James also describes the action as being “as dramatic and as brutally satisfying as any Tarantino has made”.

Renowned film critic Roger Ebert wrote in 2009 before his death that Inglourious Basterds “is a big, bold, audacious war movie that will annoy some, startle others and demonstrate once again that [Tarantino is] the real thing, a director of quixotic delights”. He adds: “For starters, he provides World War Two with a much-needed alternative ending.”

The film tells the story of two converging plots to assassinate Adolf Hitler at a Paris cinema. One is by a British-led operation carried out by a team of American soldiers led by Brad Pitt’s Aldo Raine, while the other is by the owner of the French cinema, Shosanna Dreyfuss (Laurent), in revenge for the murder of her family by Landa and his troops. Raine, Dreyfuss and Landa are all iconic cinema characters.

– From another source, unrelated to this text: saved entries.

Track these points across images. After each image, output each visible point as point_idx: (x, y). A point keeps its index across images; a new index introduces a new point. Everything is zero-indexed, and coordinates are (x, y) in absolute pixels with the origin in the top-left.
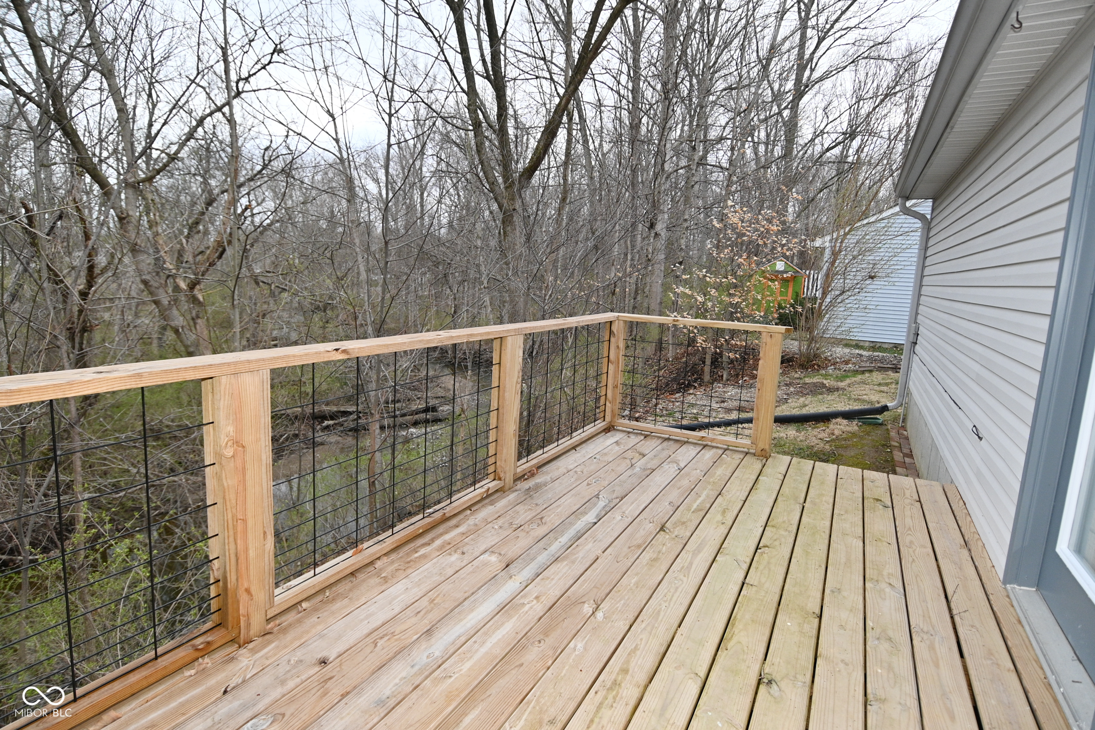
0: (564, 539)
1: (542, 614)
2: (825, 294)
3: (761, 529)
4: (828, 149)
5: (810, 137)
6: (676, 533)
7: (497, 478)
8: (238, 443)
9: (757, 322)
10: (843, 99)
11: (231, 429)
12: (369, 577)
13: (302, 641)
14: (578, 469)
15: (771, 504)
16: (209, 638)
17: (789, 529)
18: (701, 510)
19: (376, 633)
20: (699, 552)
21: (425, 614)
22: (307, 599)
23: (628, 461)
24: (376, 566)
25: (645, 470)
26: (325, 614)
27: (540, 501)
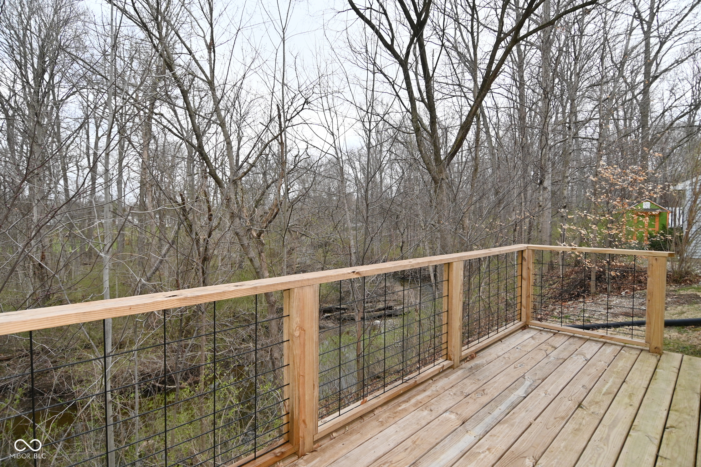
0: (503, 407)
1: (494, 462)
2: (690, 225)
3: (665, 413)
4: (678, 118)
5: (661, 111)
6: (592, 410)
7: (448, 358)
8: (302, 329)
9: (633, 248)
10: (686, 81)
11: (298, 319)
12: (372, 420)
13: (335, 459)
14: (506, 356)
15: (671, 392)
16: (283, 449)
17: (692, 413)
18: (610, 393)
19: (380, 461)
20: (615, 426)
21: (411, 451)
22: (336, 431)
23: (544, 352)
24: (375, 413)
25: (558, 359)
26: (347, 442)
27: (481, 377)
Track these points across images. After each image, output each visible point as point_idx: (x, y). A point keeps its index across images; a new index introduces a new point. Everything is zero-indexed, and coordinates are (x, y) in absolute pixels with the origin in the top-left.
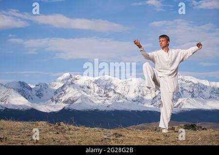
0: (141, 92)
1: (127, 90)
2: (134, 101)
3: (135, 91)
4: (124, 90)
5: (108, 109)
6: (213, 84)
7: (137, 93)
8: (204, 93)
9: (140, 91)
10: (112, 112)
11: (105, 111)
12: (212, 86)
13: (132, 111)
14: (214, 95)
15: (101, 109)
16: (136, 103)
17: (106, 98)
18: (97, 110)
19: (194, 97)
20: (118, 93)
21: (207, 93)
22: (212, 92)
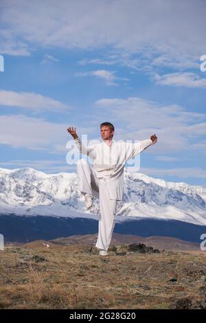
0: (74, 192)
1: (55, 188)
2: (64, 204)
3: (66, 191)
4: (52, 189)
5: (28, 214)
6: (171, 185)
7: (68, 193)
8: (158, 197)
9: (72, 191)
10: (33, 218)
11: (24, 216)
12: (169, 188)
13: (61, 218)
14: (171, 200)
15: (18, 213)
16: (66, 206)
17: (25, 198)
18: (13, 214)
19: (144, 201)
20: (42, 192)
21: (162, 197)
22: (169, 195)
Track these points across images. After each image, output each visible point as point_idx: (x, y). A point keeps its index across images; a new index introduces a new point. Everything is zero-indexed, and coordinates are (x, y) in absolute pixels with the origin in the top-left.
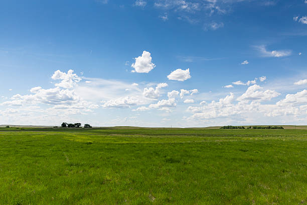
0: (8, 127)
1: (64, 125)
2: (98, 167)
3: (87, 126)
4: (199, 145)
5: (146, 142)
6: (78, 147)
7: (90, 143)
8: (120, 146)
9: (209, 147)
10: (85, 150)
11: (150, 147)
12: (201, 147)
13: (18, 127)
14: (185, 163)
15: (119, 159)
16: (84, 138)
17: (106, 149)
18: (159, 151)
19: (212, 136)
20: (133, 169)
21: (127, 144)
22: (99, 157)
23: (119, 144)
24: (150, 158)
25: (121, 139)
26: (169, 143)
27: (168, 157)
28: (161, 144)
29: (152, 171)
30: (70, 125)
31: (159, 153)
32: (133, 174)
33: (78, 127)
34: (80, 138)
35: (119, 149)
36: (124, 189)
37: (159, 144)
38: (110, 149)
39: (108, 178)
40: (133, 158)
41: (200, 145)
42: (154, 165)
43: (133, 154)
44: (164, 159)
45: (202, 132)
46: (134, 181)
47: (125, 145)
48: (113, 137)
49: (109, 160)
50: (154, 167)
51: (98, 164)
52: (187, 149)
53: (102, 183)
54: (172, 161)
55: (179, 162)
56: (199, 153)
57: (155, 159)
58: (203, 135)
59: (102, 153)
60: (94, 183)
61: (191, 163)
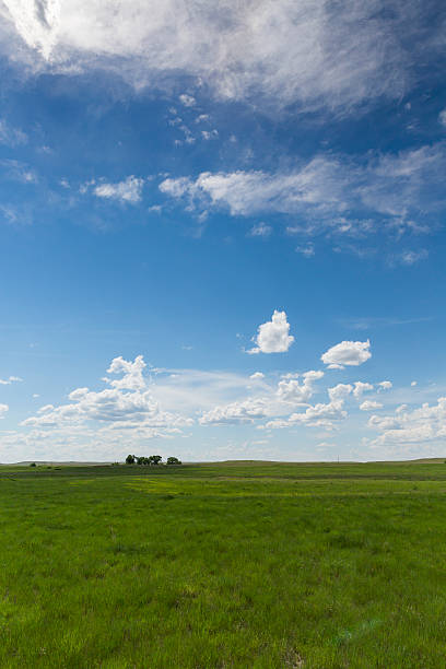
0: (34, 465)
1: (130, 460)
2: (174, 558)
3: (172, 461)
4: (404, 502)
5: (286, 495)
6: (145, 506)
7: (171, 498)
8: (230, 503)
9: (430, 507)
10: (157, 513)
11: (293, 505)
12: (410, 508)
13: (49, 465)
14: (376, 551)
15: (223, 537)
16: (164, 485)
17: (199, 510)
18: (314, 517)
19: (429, 478)
20: (251, 565)
21: (246, 498)
22: (182, 529)
23: (228, 500)
24: (293, 535)
25: (236, 487)
26: (336, 497)
27: (335, 533)
28: (318, 499)
29: (295, 570)
30: (141, 460)
31: (314, 521)
32: (250, 578)
33: (156, 462)
34: (156, 485)
35: (226, 511)
36: (224, 627)
37: (313, 498)
38: (208, 511)
39: (191, 590)
40: (254, 533)
41: (407, 503)
42: (301, 554)
43: (254, 525)
44: (325, 536)
45: (406, 471)
46: (250, 601)
47: (240, 502)
48: (221, 483)
49: (200, 538)
50: (302, 560)
51: (175, 550)
52: (378, 512)
53: (173, 604)
54: (343, 543)
55: (360, 545)
56: (407, 521)
57: (303, 536)
58: (409, 478)
59: (189, 520)
60: (154, 605)
61: (391, 548)
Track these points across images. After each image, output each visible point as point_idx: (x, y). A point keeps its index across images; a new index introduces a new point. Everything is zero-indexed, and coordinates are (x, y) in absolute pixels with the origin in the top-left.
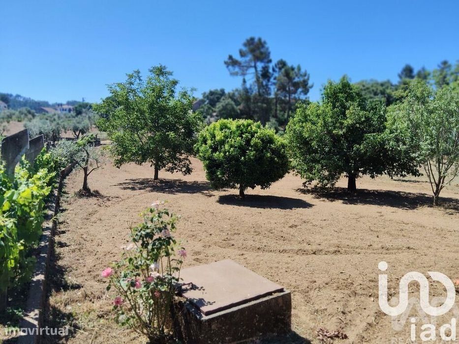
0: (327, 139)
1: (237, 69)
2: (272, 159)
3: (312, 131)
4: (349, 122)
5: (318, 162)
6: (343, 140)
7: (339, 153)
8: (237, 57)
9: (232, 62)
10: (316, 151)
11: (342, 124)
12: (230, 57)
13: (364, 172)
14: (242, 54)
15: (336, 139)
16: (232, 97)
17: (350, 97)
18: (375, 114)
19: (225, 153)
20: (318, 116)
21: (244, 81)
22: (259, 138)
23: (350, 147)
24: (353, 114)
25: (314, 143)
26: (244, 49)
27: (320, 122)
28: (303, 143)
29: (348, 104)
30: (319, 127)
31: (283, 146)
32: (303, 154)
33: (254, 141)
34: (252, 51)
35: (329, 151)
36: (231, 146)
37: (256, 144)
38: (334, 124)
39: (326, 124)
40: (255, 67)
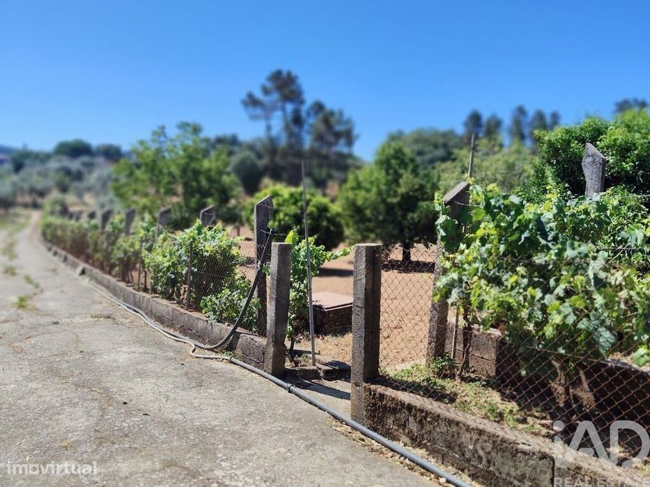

The film was Tarantino’s seventh as a director and his highest-grossing to that point, until it was surpassed by Django Unchained in 2012, which also starred Waltz alongside Jamie Foxx and which, just like Inglorious Basterds, rewrote history.

Geoffrey Macnab writing in The Independent said the film was Tarantino’s “most entertaining and exhilarating effort since Pulp Fiction” while Jonathan Crocker writing for Little White Lies said it was “his most purely enjoyable film since Kill Bill Volume 1”.

The misspelling in the title of the film is, of course, deliberate. The title is inspired by a 1978 Italian war film called The Inglorious Bastards that follows a group of prisoners drafted into a special war mission in 1944. But Tarantino hasn’t been entirely clear as to why he did that. He has given various explanations, including that “that’s just the way you say it”, that it was “Quentin Tarantino spelling” and that it was a “a Basquiat-esque touch” in reference to an artist who deliberately misspelled in his work.

Inglorious Basterds is available on Netflix with a subscription until June 16, on Amazon Prime Video with a subscription, and on Google Play and Apple TV from £2.49.